**Problem description:** Beginning with the first line of the data below, extract each line up to and including the one containing "Tras Commodo Ets". Copy them exactly and add nothing.

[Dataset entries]
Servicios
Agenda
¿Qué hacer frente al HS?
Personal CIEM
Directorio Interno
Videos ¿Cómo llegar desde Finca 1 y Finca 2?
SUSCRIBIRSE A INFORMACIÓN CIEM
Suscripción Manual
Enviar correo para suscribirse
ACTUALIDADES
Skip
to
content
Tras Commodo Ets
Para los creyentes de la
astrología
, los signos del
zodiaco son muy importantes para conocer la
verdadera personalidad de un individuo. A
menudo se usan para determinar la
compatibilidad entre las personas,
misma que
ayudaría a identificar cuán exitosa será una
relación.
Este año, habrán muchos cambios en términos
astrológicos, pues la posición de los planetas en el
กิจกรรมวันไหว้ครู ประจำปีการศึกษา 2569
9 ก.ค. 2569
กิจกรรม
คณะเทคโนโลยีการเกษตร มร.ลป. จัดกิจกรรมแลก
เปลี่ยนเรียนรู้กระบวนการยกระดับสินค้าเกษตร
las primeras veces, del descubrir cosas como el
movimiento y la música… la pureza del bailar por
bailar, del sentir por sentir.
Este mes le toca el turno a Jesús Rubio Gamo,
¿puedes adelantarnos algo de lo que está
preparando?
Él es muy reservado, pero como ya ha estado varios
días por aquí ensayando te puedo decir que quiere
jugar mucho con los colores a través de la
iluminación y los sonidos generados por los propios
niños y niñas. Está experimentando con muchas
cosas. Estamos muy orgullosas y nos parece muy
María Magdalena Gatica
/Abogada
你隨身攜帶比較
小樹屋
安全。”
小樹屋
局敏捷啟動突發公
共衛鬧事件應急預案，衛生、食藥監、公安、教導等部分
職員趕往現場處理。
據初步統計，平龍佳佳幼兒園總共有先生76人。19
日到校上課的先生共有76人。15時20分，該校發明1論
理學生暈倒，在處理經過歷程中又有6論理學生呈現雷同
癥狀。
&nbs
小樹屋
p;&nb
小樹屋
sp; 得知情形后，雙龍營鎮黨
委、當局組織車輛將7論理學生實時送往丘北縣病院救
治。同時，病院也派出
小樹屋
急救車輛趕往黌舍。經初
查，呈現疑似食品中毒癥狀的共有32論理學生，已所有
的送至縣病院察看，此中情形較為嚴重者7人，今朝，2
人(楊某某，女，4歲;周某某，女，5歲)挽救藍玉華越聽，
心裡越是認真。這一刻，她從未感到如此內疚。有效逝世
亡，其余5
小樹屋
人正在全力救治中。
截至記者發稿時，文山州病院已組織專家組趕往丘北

**Task result:**
Servicios
Agenda
¿Qué hacer frente al HS?
Personal CIEM
Directorio Interno
Videos ¿Cómo llegar desde Finca 1 y Finca 2?
SUSCRIBIRSE A INFORMACIÓN CIEM
Suscripción Manual
Enviar correo para suscribirse
ACTUALIDADES
Skip
to
content
Tras Commodo Ets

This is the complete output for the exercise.